What are the values that make it unique?

Almabani was established in 1972, so it has a rich history and heritage and it has kept true to the legacy of its three founding members: the late Sheik Kamal Adham, the late Fouad Rizk and our current Chairman, Nehme Tohme.

We are a family-owned construction company, and although we have a workforce of over 17,000 employees, we try to make each team member feel and recognize that he or she is an important part of our fabric and structure. Our corporate culture is important to us, especially in this new age of technology where we see less direct human contact. We invest in our people being our prime asset, by continuously sponsoring training programs to existing employees and by hiring fresh graduates, both Saudi Nationals and foreigners that shine in their chosen field of expertise.

We determine what needs to be done to grow the business while maintaining state of the art workspaces and attractive company incentives. The culture of our workspace has to resonate emotionally with each employee and that’s what makes our company successful and somehow unique.

Having started as the effects of the global financial crisis were being felt across the globe, what challenges did you face at the time?

I was fortunate to join the team in early 2008 after having worked for 10 years in the oil and gas industry. That year was not only a turning point in my life but also a turning point in the region. World oil prices rose from $50 per barrel in early 2007 to $140 per barrel in the summer of 2008, before falling to $40 per barrel by the end of that year. As a result, every oil-based economy and industry had to adjust and this was an opportunity for me to share my knowledge and experience in Almabani on how best to restructure the company in order to adapt to the changing market conditions.

We carefully restructured the operation by identifying areas of savings and redundancies, and investing in our human element, which is our company’s assets and know how. We concentrated our expertise in a selective spectrum of EPC (engineering procurement and construction) specialties. We further doubled our company’s capital from 50 million to 100 million Saudi Riyals in 2010 from our returned earnings to assure company stability and market trust.

Can you tell us a little about your current projects? How much are they worth in total? What are the biggest projects?

Currently we have a backlog of about $1.7 billion. We are currently engaged in executing several airport projects and we are heavily invested in the Riyadh Metro project line 1 & 2 in joint venture with Bechtel, CCC and Siemens.

What are the challenges you face in overseeing such a diverse portfolio?

Being an EPC contractor, we face many challenges on a daily basis. Each project is different to the other, you have to manage different project teams in different locations with different environmental challenges and different contract conditions.

You have to treat each project as a company on its own.
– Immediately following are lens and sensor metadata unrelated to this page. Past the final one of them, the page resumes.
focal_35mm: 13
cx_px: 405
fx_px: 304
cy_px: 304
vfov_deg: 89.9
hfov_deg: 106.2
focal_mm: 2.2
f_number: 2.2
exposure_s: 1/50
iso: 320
This is why we have stringent company covenants, policies and procedures with an integrated ERP system to channel and standardize our day to day activities.
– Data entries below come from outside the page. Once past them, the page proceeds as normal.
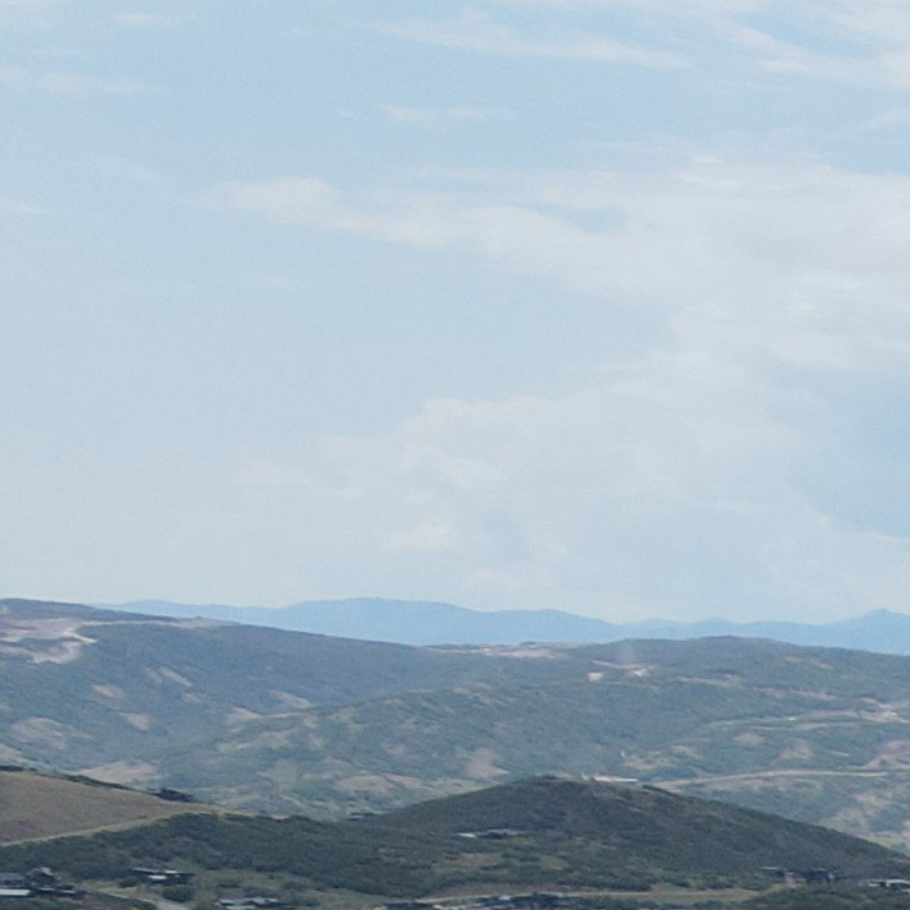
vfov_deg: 13.7
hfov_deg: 11.6
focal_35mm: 119
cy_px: 1400
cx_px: 2302
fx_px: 3539
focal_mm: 4.5
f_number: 2.8
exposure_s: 1/800
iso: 100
Saudi Arabia appears to be going through a transformational period. How do you foresee the Kingdom’s ongoing development affecting business?
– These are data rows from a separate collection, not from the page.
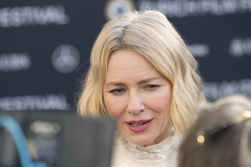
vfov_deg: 6.9
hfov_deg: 10.3
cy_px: 84
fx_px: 1393
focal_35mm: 200
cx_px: 126
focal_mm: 200
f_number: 5.6
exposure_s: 1/400
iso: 800
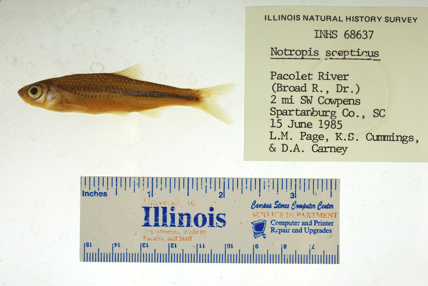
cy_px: 143
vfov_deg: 22.6
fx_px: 714
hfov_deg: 33.4
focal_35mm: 60
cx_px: 214
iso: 100
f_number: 10
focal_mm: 60
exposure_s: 1/200
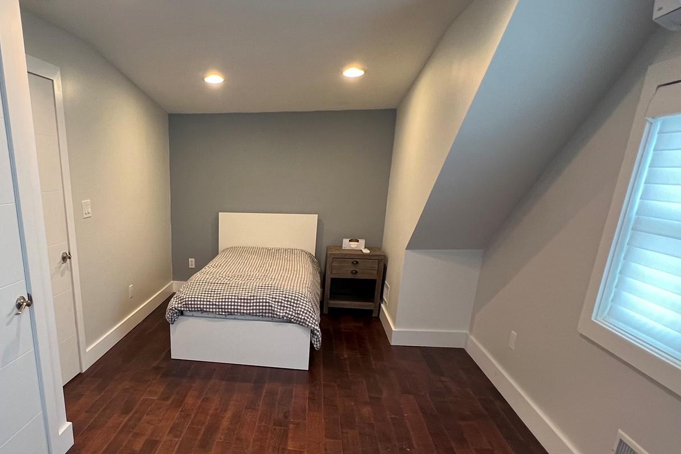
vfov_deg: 53.7
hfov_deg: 73.2
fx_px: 435
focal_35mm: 23
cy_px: 314
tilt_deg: -15.8
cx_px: 214
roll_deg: +1.2
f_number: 1.8
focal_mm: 1.57
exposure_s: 1/60
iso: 200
With the Kingdom’s ambitious Vision 2030 well under way, we are very excited and optimistic. We are aligning Almabani to conform with the requirements needed and it would bring us great pride to hopefully play a part in it.

What future opportunities are you currently exploring? Do you have plans to venture into any new sectors?

The construction business is changing faster than ever and is becoming much more competitive, with projects being taken at cut throat prices.  We are constantly trying to add value to our customers, both technically and financially by bringing in innovative solutions and looking at financial engineering options that could help leverage our clients’ financial exposure. Furthermore, and in line with the Kingdoms Vision 2030 and the reduction on oil dependency, we are studying at venturing into renewable energy from the design to the production stage. These are truly exciting times and I am very optimistic for the future.